The most important company you've never heard of is being dragged into the US-China rivalry

 

LA Times's DAVID PIERSON/MICHELLE YUN: "It’s been called Taiwan’s Silicon Shield, and without it much of modern life would cease.

 

Taiwan Semiconductor Manufacturing Co., or TSMC, makes more than half the world’s contracted semiconductor chips and lies at the center of the technology supply chain, churning out circuitry found in iPhones, Amazon cloud computers, graphics processors that power popular video games and even military drones and fighter jets like Lockheed Martin’s F-35.

 

But TSMC is confronting problems it had never anticipated when a Taiwanese American engineer, who spent 25 years at Texas Instruments and is revered here like a hometown Bill Gates, founded it in the late 1980s.

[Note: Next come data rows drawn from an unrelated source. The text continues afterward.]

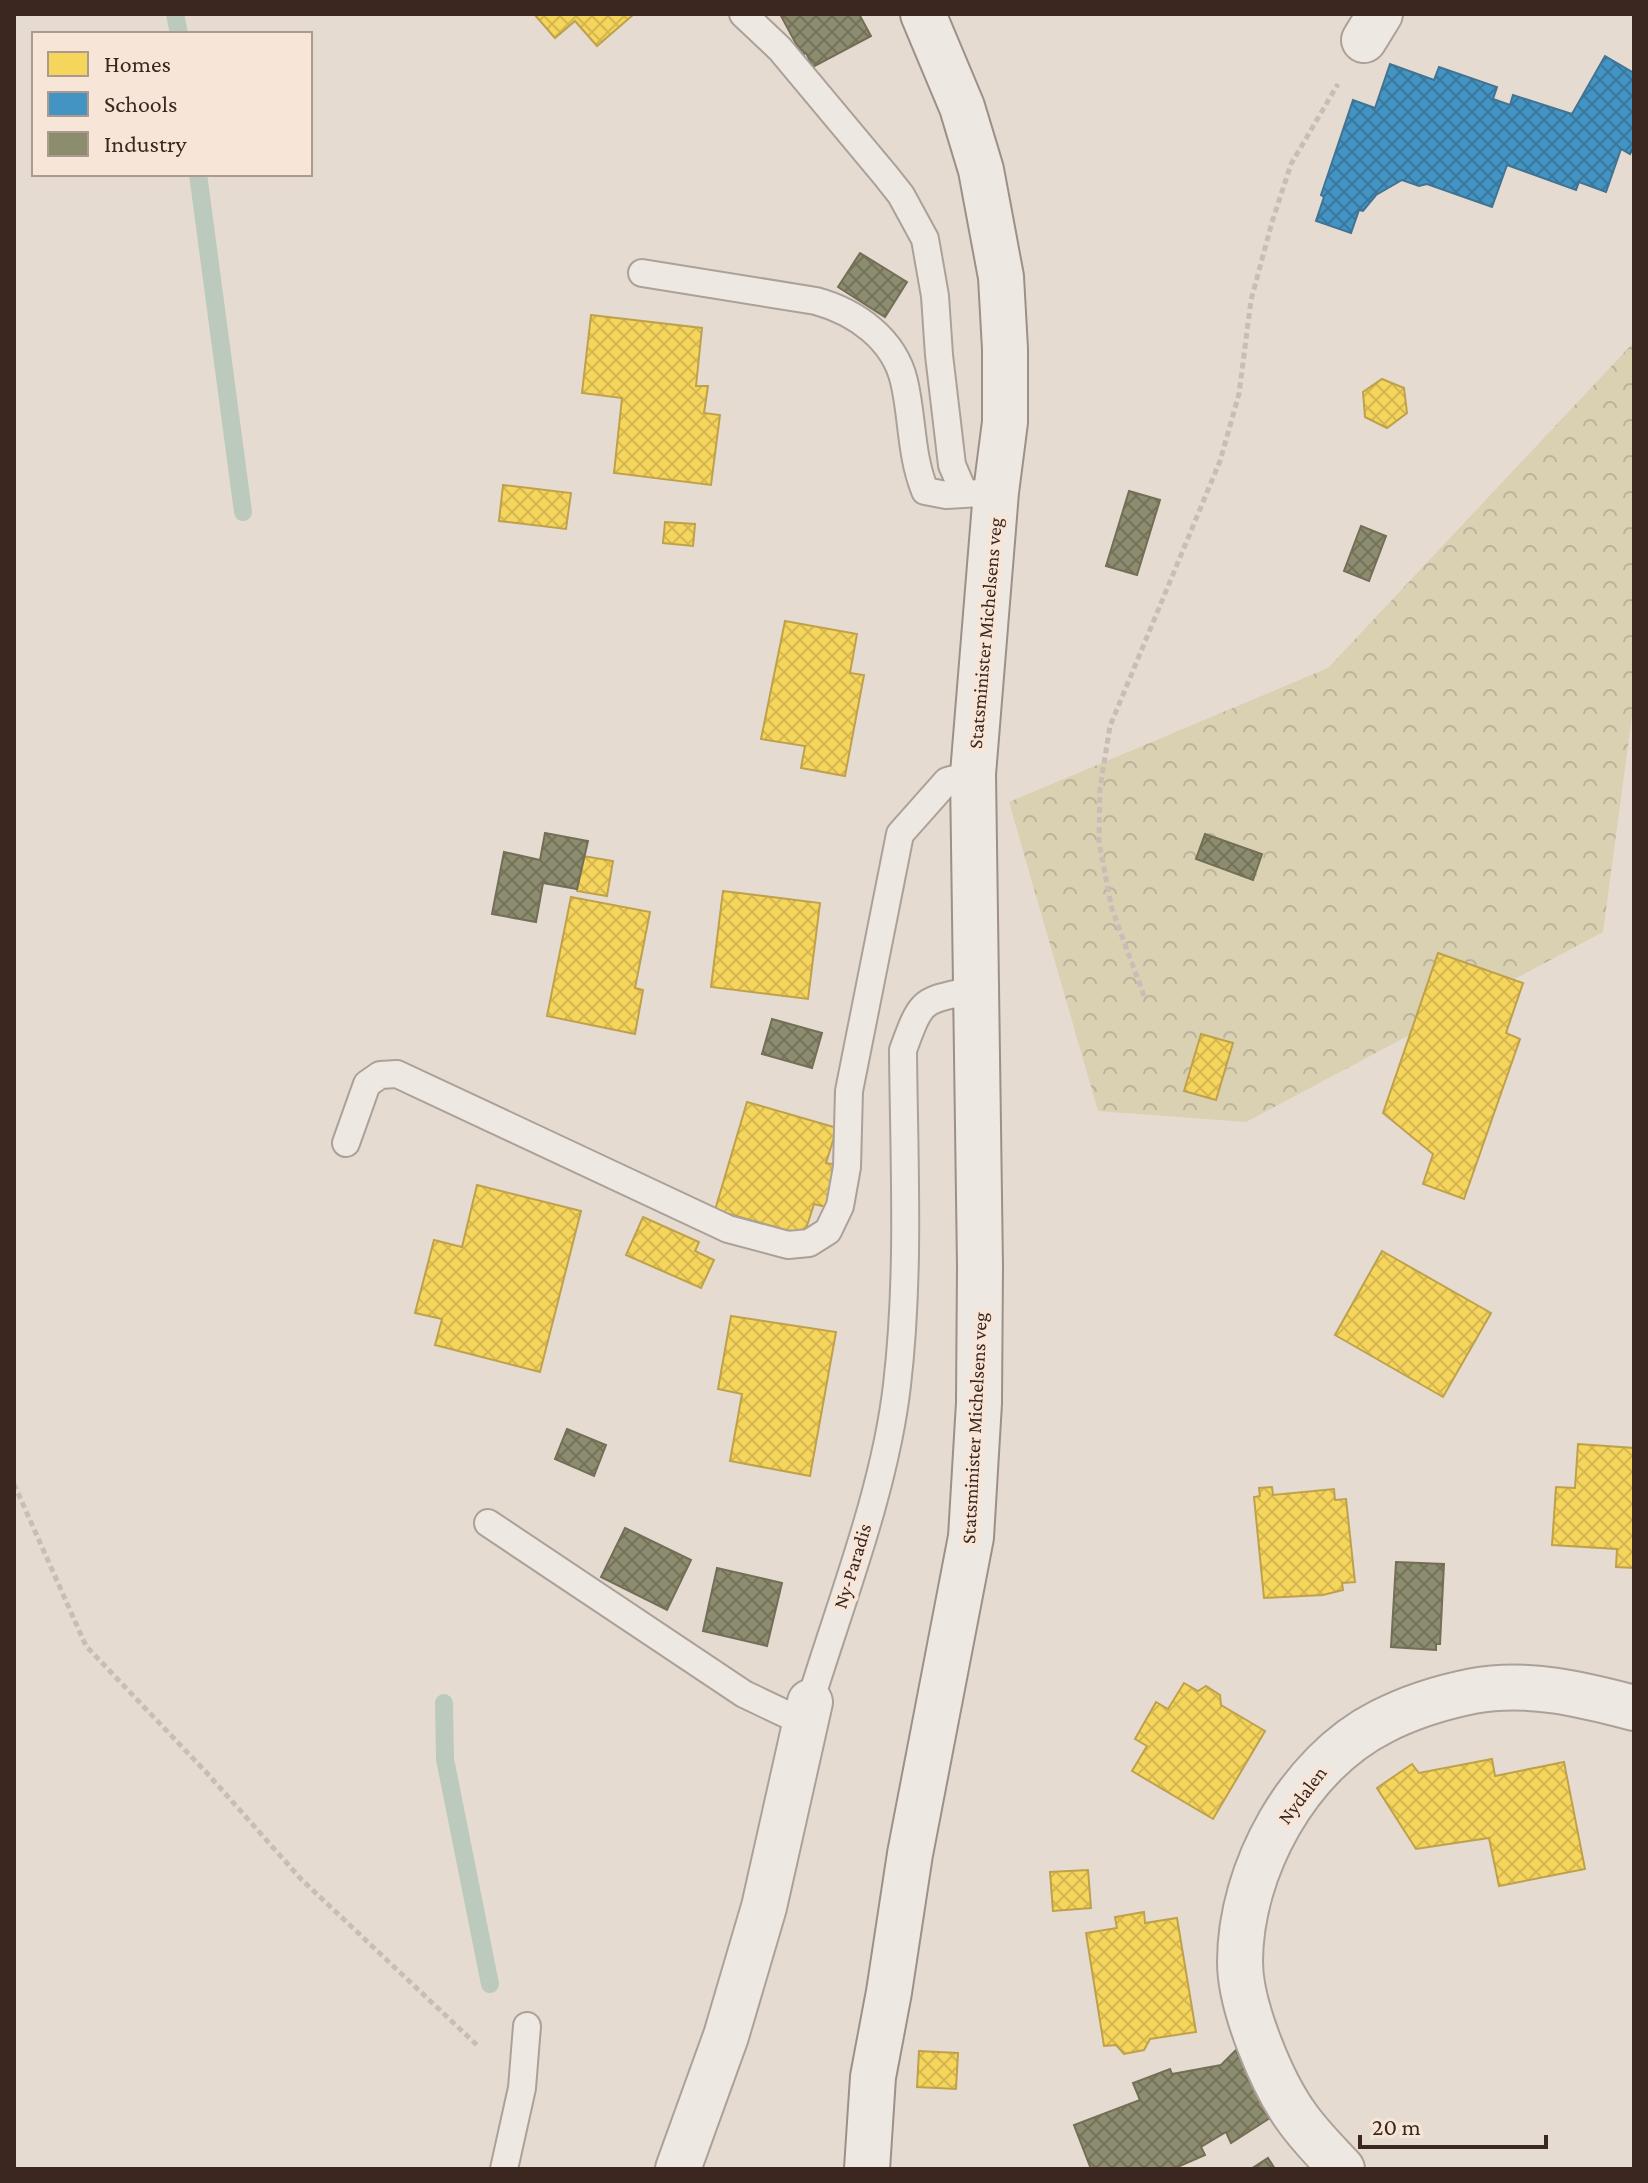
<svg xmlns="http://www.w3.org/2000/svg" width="1648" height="2183" font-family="'Crimson Pro',serif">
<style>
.forest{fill:url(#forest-crowns)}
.homes{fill:url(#homes-cross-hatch);stroke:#bea14a;stroke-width:2}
.schools{fill:url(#schools-cross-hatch);stroke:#417392;stroke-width:2}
.industry{fill:url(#industry-cross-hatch);stroke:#746e57;stroke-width:2}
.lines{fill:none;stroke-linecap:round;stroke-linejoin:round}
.stream{stroke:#bbcabd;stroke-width:18}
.lane-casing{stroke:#aca199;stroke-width:30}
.street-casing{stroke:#aca199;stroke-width:48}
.secondary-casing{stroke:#9c9088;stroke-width:48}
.path{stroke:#c7beb8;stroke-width:5;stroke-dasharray:6 4;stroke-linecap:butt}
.lane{stroke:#eee8e2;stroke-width:26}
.street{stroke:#eee8e2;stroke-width:44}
.secondary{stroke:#eee8e2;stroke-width:44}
.labels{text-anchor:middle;stroke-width:8;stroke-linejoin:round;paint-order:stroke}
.street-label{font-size:20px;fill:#3c2720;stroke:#f7e6d7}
</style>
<defs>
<pattern id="forest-crowns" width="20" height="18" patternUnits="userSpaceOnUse" patternTransform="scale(2)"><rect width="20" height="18" fill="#d9d1b2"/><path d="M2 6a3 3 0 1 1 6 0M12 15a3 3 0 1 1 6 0" fill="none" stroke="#bbb399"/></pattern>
<pattern id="homes-cross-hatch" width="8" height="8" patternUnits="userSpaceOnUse" patternTransform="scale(2)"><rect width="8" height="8" fill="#f6d55c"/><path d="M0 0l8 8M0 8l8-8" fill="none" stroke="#d4b750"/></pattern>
<pattern id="schools-cross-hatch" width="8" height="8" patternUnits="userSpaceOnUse" patternTransform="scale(2)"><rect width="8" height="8" fill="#4393c3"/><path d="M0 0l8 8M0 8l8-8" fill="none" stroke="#39789e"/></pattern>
<pattern id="industry-cross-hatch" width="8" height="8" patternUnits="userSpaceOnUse" patternTransform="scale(2)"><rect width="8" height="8" fill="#8c8c6e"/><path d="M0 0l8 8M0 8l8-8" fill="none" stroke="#74725a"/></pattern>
</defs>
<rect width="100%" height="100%" fill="#e6dbd0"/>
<!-- forest -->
<path class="forest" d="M1634 342V701L1603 932 1246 1122 1098 1111 1009 802 1328 668Z"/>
<!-- homes -->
<g class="homes">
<path d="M534 14H634L597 46 575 21 555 38Z"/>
<path d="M591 315 702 328 696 386H708L704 413 720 415 711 485 614 473 622 398 582 393Z"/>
<path d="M1382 379 1404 388 1407 413 1387 428 1365 417 1363 392Z"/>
<path d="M503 485 571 493 566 529 499 521Z"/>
<path d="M665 522 695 524 693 546 663 543Z"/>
<path d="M785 621 857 634 850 673 864 675 845 776 801 768 805 746 761 739Z"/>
<path d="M583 856 613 861 607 896 577 891Z"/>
<path d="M723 891 820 903 808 999 711 987Z"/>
<path d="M571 897 650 912 635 988 643 990 635 1034 547 1016Z"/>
<path d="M1438 953 1523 983 1506 1033 1520 1039 1464 1199 1423 1184 1433 1154 1383 1113Z"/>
<path d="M1201 1034 1233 1043 1216 1100 1184 1091Z"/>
<path d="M747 1102 837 1128 826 1163 838 1165 826 1207 814 1204 804 1235 715 1210Z"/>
<path d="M477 1185 581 1211 540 1372 435 1345 442 1319 415 1313 434 1240 462 1247Z"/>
<path d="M643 1217 699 1242 695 1251 714 1260 701 1288 626 1255Z"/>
<path d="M1382 1251 1491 1313 1443 1397 1335 1335Z"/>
<path d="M731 1316 836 1332 810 1476 730 1461 742 1394 718 1389Z"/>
<path d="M1578 1444 1634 1448V1568L1616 1567 1617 1549 1552 1545 1556 1487 1575 1488Z"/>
<path d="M1272 1487 1273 1495 1334 1489 1335 1500 1346 1499 1355 1582 1342 1583 1343 1590 1323 1595 1264 1598 1254 1497 1260 1496 1259 1488Z"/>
<path d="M1184 1683 1198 1691 1206 1686 1220 1695 1221 1705 1265 1731 1213 1819 1132 1771 1147 1746 1135 1739 1156 1702 1168 1709Z"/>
<path d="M1492 1759 1495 1776 1564 1762 1585 1869 1499 1886 1489 1838 1416 1849 1377 1788 1412 1764 1419 1773Z"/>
<path d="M1088 1870 1091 1908 1053 1911 1050 1872Z"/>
<path d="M1144 1912 1145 1923 1177 1918 1196 2032 1150 2039 1144 2050 1124 2054 1116 2045 1104 2046 1086 1933 1117 1928 1115 1917Z"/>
<path d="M919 2051 958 2053 956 2089 917 2087Z"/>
</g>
<!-- schools -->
<path class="schools" d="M1605 56 1634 73V146L1630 154 1621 149 1606 192 1579 182 1576 190 1507 165 1492 207 1427 184 1419 186 1402 180 1376 195 1363 211 1359 210 1351 233 1316 221 1324 197 1321 195 1353 100 1375 108 1390 64 1434 80 1439 67 1497 87 1493 99 1510 105 1513 95 1572 114Z"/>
<!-- industry -->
<g class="industry">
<path d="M780 14H859L871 36 813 67 806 53 802 55Z"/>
<path d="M860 253 907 282 885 317 838 287Z"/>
<path d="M1129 491 1160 500 1137 575 1106 566Z"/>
<path d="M1361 526 1386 536 1369 581 1344 571Z"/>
<path d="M545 833 588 841 577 889 543 883 536 922 492 914 504 852 540 860Z"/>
<path d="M1205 834 1262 854 1253 880 1196 859Z"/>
<path d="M772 1019 822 1033 812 1068 762 1054Z"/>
<path d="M567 1429 606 1445 594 1476 555 1459Z"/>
<path d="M625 1528 691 1560 667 1610 601 1577Z"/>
<path d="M1396 1562 1444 1564 1440 1644H1436V1650L1391 1647Z"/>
<path d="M717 1568 782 1583 767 1646 703 1631Z"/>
<path d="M1236 2050 1270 2118 1231 2143 1226 2132 1201 2147 1205 2155 1173 2169H1091L1074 2125 1140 2100 1133 2083 1170 2069 1172 2074 1221 2065Z"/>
<path d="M1268 2158 1275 2169H1251Z"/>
</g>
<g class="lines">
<!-- stream -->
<g class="stream">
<path d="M175 14 179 34"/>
<path d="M198 174 243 512"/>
<path d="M444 1703 445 1759 490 1984"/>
</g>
<!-- lane casing -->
<g class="lane-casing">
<g id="lane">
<path d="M743 14 780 49 886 176 901 195 925 239 935 296 939 355 952 465 964 493"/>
<path d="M642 273 816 301C856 312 894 339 904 381 913 419 910 453 925 491L946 495 981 493"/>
<path d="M346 1143 367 1084 380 1075 397 1074 728 1229 788 1245 809 1243 828 1231 840 1206 847 1167 849 1091 900 834 947 781 973 774"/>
<path d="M488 1523 744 1694 805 1723"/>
<path d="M810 1702C841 1601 885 1490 897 1385 910 1275 904 1161 903 1050 923 995 922 1002 977 989"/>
<path d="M504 2169 522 2088 527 2026"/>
</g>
</g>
<!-- street casing -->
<g class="street-casing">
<g id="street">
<path d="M1364 40 1380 14"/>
<path d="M678 2169 726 2036 764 1907 810 1702"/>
<path d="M1342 2169C1327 2153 1311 2137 1298 2119 1272 2084 1240 2006 1240 1962 1240 1870 1298 1764 1381 1722 1408 1708 1443 1697 1473 1691 1528 1681 1581 1694 1634 1708"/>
</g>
</g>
<!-- secondary casing -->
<g class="secondary-casing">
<path id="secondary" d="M867 2169 873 2077 889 1992 910 1854 971 1537 979 1403 980 1267 973 774 996 492 1005 422V349L1001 277 981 170 962 107 923 14"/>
</g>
<!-- path -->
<g class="path">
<path d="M1144 996 1112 909 1099 843 1100 788 1110 726 1220 461 1239 394 1251 300 1272 222 1291 164 1338 84"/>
<path d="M14 1484 86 1646 206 1772 301 1879 479 2047"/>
</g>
<!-- lane -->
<use href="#lane" class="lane"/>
<!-- street -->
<use href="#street" class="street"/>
<!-- secondary -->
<use href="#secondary" class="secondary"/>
</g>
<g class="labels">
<!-- street labels -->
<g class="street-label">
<text transform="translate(985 633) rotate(-85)" y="7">Statsminister Michelsens veg</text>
<text transform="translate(974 1428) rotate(-87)" y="7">Statsminister Michelsens veg</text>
<text transform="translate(852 1566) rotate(-73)" y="7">Ny-Paradis</text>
<text transform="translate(1302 1795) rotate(-53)" y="7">Nydalen</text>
</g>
</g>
<!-- border -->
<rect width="1648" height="2183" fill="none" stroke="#3c2720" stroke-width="32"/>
<!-- legend -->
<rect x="32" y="32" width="280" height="144" fill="#f7e6d7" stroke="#ac9a8e" stroke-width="2"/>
<rect x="48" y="52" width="40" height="24" fill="#f6d55c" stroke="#ac9a8e" stroke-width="2"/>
<text x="104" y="72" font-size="24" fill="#3c2720">Homes</text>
<rect x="48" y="92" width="40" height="24" fill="#4393c3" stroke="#ac9a8e" stroke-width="2"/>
<text x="104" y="112" font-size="24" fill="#3c2720">Schools</text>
<rect x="48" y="132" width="40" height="24" fill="#8c8c6e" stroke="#ac9a8e" stroke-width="2"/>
<text x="104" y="152" font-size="24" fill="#3c2720">Industry</text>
<!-- scale -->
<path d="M1360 2135v12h186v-12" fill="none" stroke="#3c2720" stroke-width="4"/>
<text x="1372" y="2135" font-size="24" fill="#3c2720" stroke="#f7e6d7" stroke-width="6" paint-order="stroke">20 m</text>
</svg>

The company has been drawn into an increasingly bitter — and at times dangerous — rivalry between the U.S. and China that is forcing nations and corporations to choose sides in an era that is redefining the global order."

 

Interior secretary is latest Trump official to test positive for coronavirus

 

AP: "Interior Secretary David Bernhardt has tested positive for the coronavirus, an agency spokesman said.

 

Bernhardt’s test result Wednesday makes him the latest Trump administration official to be infected with the coronavirus. President Trump was hospitalized with COVID-19 for three days in October.

 

Interior spokesman Nicholas Goodwin said Bernhardt has no symptoms. He “will continue to work on behalf of the American people while in quarantine,” Goodwin said."